Mayor Walsh says he'll be spending Saturday going from one barbecue to another in Boston's neighborhoods, many as part of annual "unity" events at the city's housing projects.
That, he says, is how Bostonians should react to tomorrow's racism rally at the Parkman Bandstand.
But, Walsh continued at a morning press conference, police will be out in force on and around the Common to make sure there are no repeats of what happened in Charlottesville.
"The courts have made it abundantly clear they have the right to gather no matter how repugnant their views are," Walsh said, adding, however, they don't have the right to incite violence. "In return [for a permit], they must respect our city. ... If anything gets out of hand we will shut it down."
He urged Bostonians who do go down to the Common to protest the race-baiting anti-Semites to avoid giving them what they want - attention and interaction - and show the world that Bostonians are for peace and equality.
Walsh, Gov. Baker and Police Commissioner William Evans said that in addition to at least 500 uniformed and undercover cops roaming the Common and nearby streets, more cops will be stationed at staging areas, just in case. Evans said police will confiscate any bats, sticks or other potential weapons.
"We have to make it clear what we stand for in the city of Boston," Walsh said. "We ask everyone to help us promote peace."
Walsh even said he is still urging tourists to come to Boston tomorrow - except maybe during the rally's hours of noon to 3 p.m.

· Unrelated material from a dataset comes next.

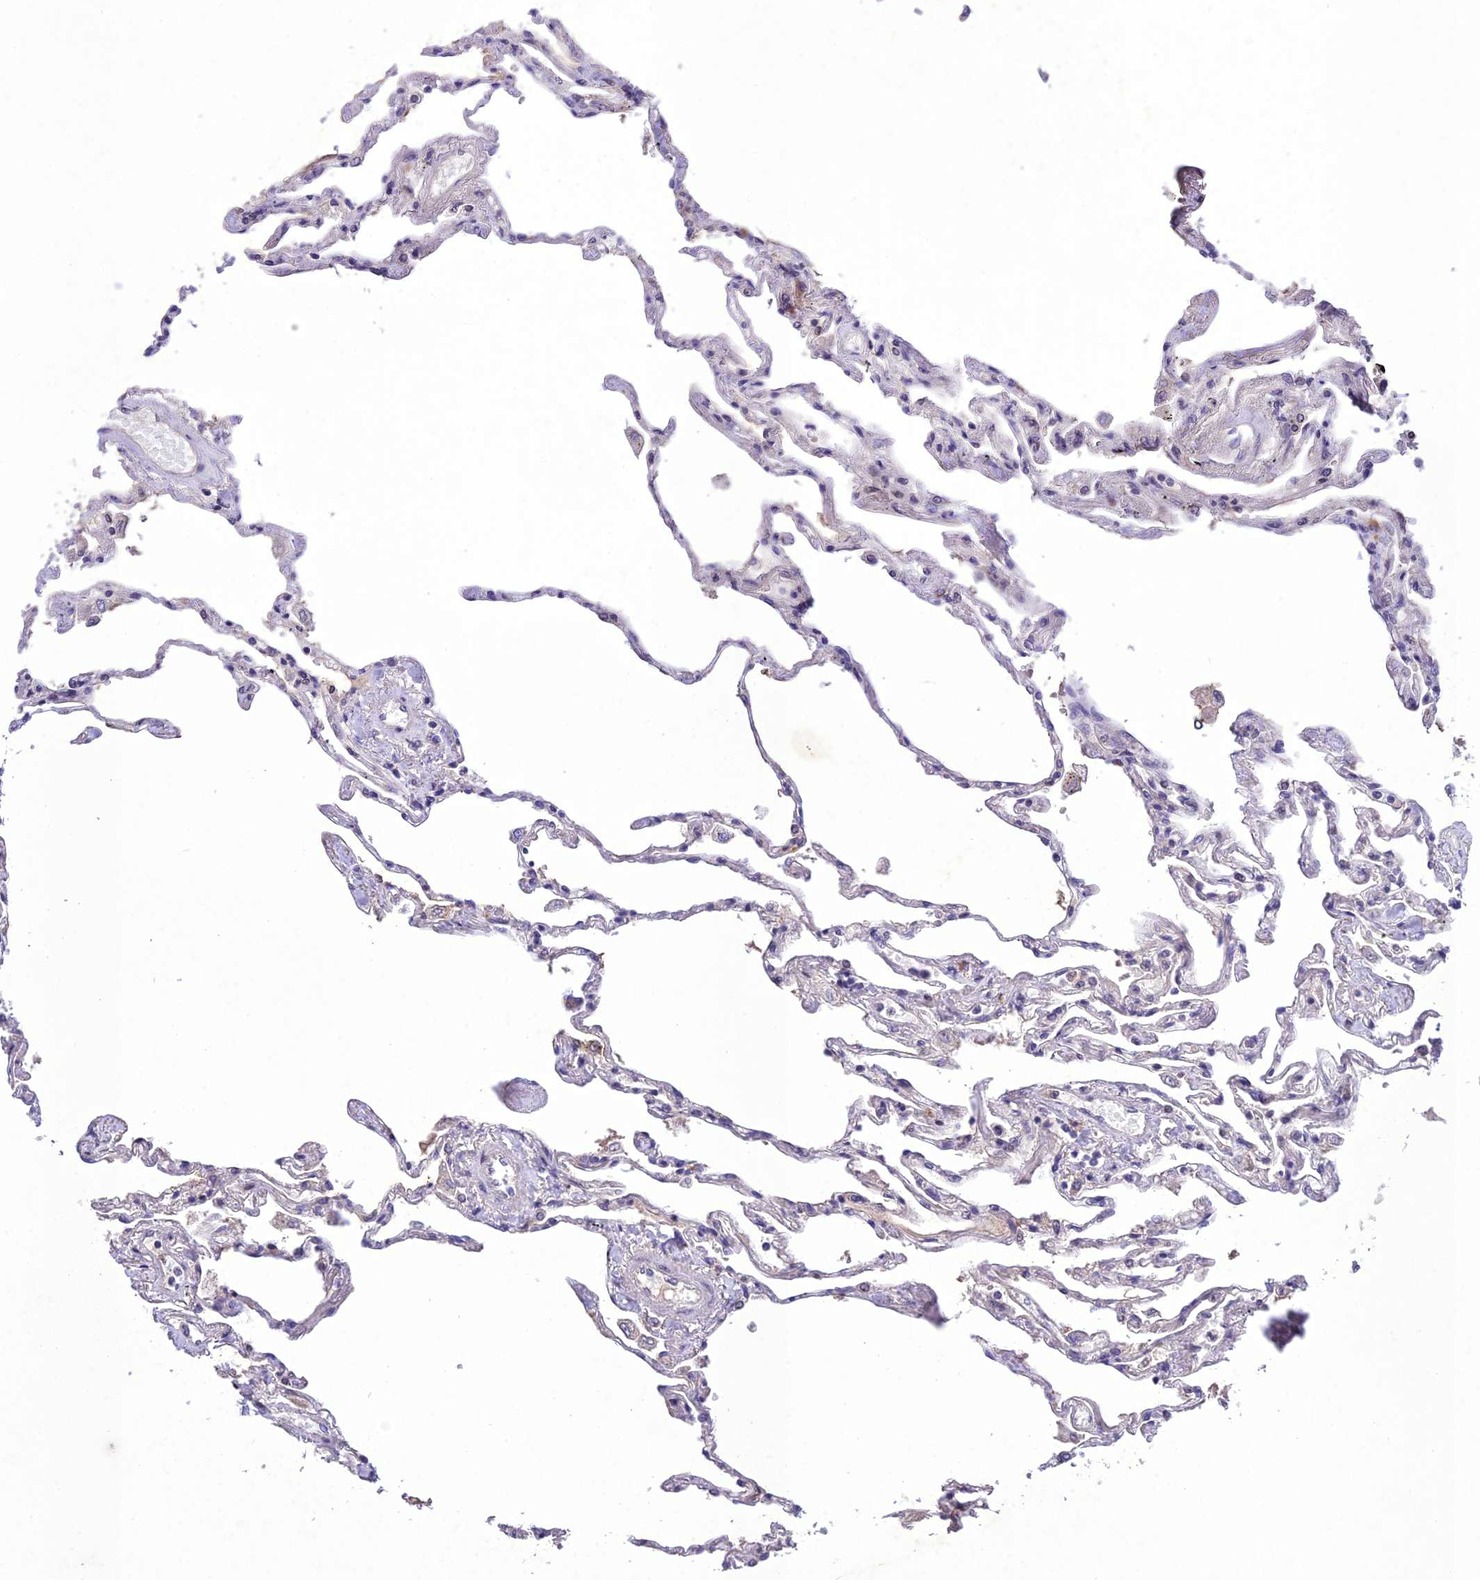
{"staining": {"intensity": "moderate", "quantity": "<25%", "location": "cytoplasmic/membranous"}, "tissue": "lung", "cell_type": "Alveolar cells", "image_type": "normal", "snomed": [{"axis": "morphology", "description": "Normal tissue, NOS"}, {"axis": "topography", "description": "Lung"}], "caption": "Immunohistochemistry (IHC) of normal lung displays low levels of moderate cytoplasmic/membranous staining in approximately <25% of alveolar cells.", "gene": "ANKRD52", "patient": {"sex": "female", "age": 67}}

Evans said Tremont Street along the Common will be shut around 10:30 a.m. The Common garage will also be shut, but all downtown T stations will remain open (except Bowdoin, but that's because it's normally closed on weekends).
Evans added he kind of blames the local media for whipping up hysteria over what Walsh said would be "5 people [coming to Boston] to spew hate."
"Everyone thinks there's going to be a war tomorrow," Evans said.